L’inspecteur Caregga notait. C’était un flic taciturne. Ou peut-être timide. Été comme hiver, il portait un blouson d’aviateur, au col fourré.

— Elle était grande ?

— Difficile à dire.

— Comment ça ?

— Elle semblait tassée. C’est comme pour son visage…

— Son visage ?

— D’après sa carte d’identité, elle est née en 54, ce n’est pas si vieux, et pourtant son visage est marqué.

— Des cicatrices ?

— Non, la vie, marqué par la vie… les cicatrices de la vie.

« Ce type ne fera pas fortune dans la location de voitures », pensa fugitivement l’inspecteur Caregga.

— Profession ?

— Enseignante. Professeur d’histoire. C’est que les Autrichiens ont beaucoup à faire avec leur histoire, expliqua le loueur : l’éclatement de leur Empire, d’abord, le nazisme ensuite, et aujourd’hui la menace de finlandisation…

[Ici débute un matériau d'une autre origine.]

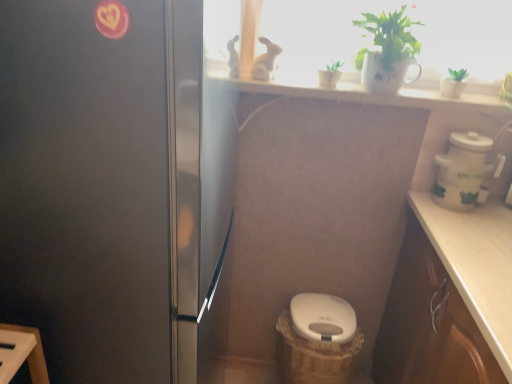
Locate an element on the screen. The image size is (512, 384). free point above white ceramic window sill at upper center (from a real-world perspective) is located at coordinates 372,90.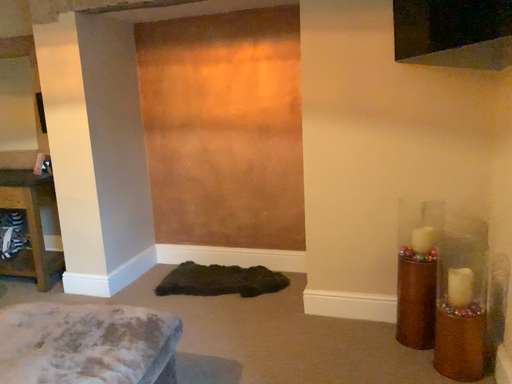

« Devrait changer de boulot », se dit l’inspecteur Caregga.

* * *

— Ouais, qu’est-ce qu’il y a ? demanda d’entrée de jeu le troisième loueur.

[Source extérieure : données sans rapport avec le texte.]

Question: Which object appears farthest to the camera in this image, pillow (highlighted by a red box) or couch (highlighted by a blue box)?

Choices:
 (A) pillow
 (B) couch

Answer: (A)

C’était un petit mec que les balaises avaient toujours rendu agressif, mais Caregga était un balaise qui avait toujours été patient avec les petits mecs — ce qui les rendait d’autant plus agressifs.

— « Une Audi immatriculée 246 FM 75, il semble qu’elle soit de chez vous.

— Possible. Et alors ?

— Pourriez-vous vérifier, je vous prie ?

— Pourquoi, qu’est-ce qu’elle a ?

— Nous aimerions savoir à qui vous l’avez louée.

— Ça regarde pas la poulaille, ce genre de truc, c’est secret professionnel.

— Nous l’avons trouvée sur le lieu d’un meurtre.

— Elle a morflé ?

— Vous dites ?

— La bagnole, elle est baisée ?

— Non, elle n’a rien.

— Alors, je peux la récupérer ?

— Dès que le labo en aura fini avec elle, oui.

— Et ça va me manger combien de temps, ces conneries ?

— À qui avez-vous loué cette voiture ?

— Vous savez combien ça va me coûter par jour ?

— Il s’agit d’un meurtre, ce sera rapide.

— Rapide, rapide…

— À qui avez-vous loué cette voiture ?

— Avec vous, il n’y a que les emmerdes qui soient rapides.

L’inspecteur Caregga changea de conversation :

— Alexandre Padovani, trafic de plaques, recel de voitures volées, port d’arme illégal, trois ans à Fresnes, deux ans d’interdiction de séjour.

C’était le pedigree du loueur.

— Bêtises de jeunesse, je me suis rangé.

— Peut-être, Padovani, mais si tu continues à me baver sur les rouleaux, je vais te déranger un peu.

L’inspecteur Caregga savait parfois trouver les mots.

— Skoulatou, dit le loueur, Miranda Skoulatou. Une Grecque.

* * *

COUDRIER : Si je calcule bien, depuis qu’on a tiré sur Malaussène, nous avons cinq morts sur les bras.

VAN THIAN : Beaucoup d’amis, Malaussène…

COUDRIER : Selon toute vraisemblance, les trois cadavres de Bercy sont signés Belleville.

VAN THIAN : Soude caustique… Probable, oui.

COUDRIER : Mais le ministre Chabotte, et le jeune Gauthier ?

VAN THIAN : …

COUDRIER : Je peux vous demander un service, Thian ?

VAN THIAN : …

COUDRIER : Soyez gentil, braquez ce bébé dans une autre direction.

VAN THIAN : C’est une fille, monsieur le Divisionnaire, elle s’appelle Verdun.

COUDRIER : Raison de plus.

(Le vieux Thian retourne la petite Verdun sur ses genoux. Les yeux de l’enfant lâchent ceux du commissaire Coudrier pour harponner le regard d’un Napoléon de bronze en exil sur la cheminée, là-bas, derrière Thian.)

COUDRIER : Je vous remercie.

VAN THIAN : …

COUDRIER : …

VAN THIAN : …

COUDRIER : Vous ne buvez toujours pas de café ?

VAN THIAN : Je ne bois plus rien depuis que je m’occupe de Verdun.